Having shown that cells lacking spastin develop a polarised morphology, we examined whether this affected polarisation of cell surface receptors. Upregulated Bone Morphogenetic Protein (BMP) signalling, caused by altered endosomal or secretory pathway trafficking of BMP receptors (BMPRs), has been proposed as a potential unifying mechanism in several subtypes of HSP [3, 22]. With specific reference to spastin, zebrafish lacking the M1-spastin isoform have motor axonal mistargeting that is caused by upregulated BMP signalling [40], and we have shown that HeLa cells lacking the protein have upregulated BMP signalling, without alteration in the total cellular amount of the BMP receptor BMPRII [22]. We, therefore, examined whether this upregulated BMP signalling might be associated with a more polarised distribution of BMP receptors.

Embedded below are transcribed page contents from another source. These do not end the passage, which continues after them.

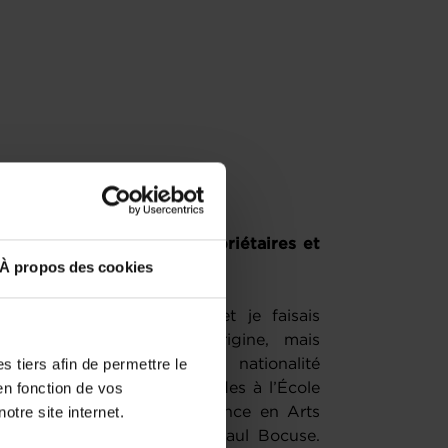
t êtes-vous devenus propriétaires et
À propos des cookies
der ma maman à cuisiner et je faisais
de 5 ans. Française d’origine, mais
 tiers afin de permettre le
geois, j’ai obtenu la nationalité
en fonction de vos
012. J’ai effectué mes études à l’École
otre site internet.
bourg, puis obtenu une licence en Arts
ation auprès de l’institut Paul Bocuse.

At steady state in wild-type cells, epitope-tagged BMPRII is present at the plasma membrane and in early and recycling endosomes [22]. Consistent with this, in wild-type HeLa cells both endogenous BMPRII and stably expressed myc-tagged BMPRII were present at the plasma membrane in a non-polarised distribution, and also in intracellular vesicles that showed occasional alignment with microtubules (Fig. 6a, b). However, in cells lacking spastin, both endogenous and stably expressed BMPRII became much more polarised, with strong signal being present on the plasma membrane of protrusions, especially at their tip (Fig. 6c, d). BMPRII signal was also present intracellularly within the protrusions, where it aligned with markers of microtubules and KIF5. Although we cannot completely exclude this overlap as being the result of the concentration of the markers within a confined cellular space, it is consistent with the idea that BMPR-containing endosomes are subject to KIF5-dependent microtubule-based transport into the protrusions (Fig. 6e, f). In addition, in cells lacking spastin, there was generally increased colocalisation between endogenous BMPRII and protrudin (Supplementary Figure 5).

We confirmed the physiological relevance of these observations in MEFs from spastin^N384K/N384K mice, where we found that endogenous BMPRII had a highly polarised distribution at the tips of the protrusions that developed in heterozygous, and especially homozygous, knock-in mice (Fig. 7).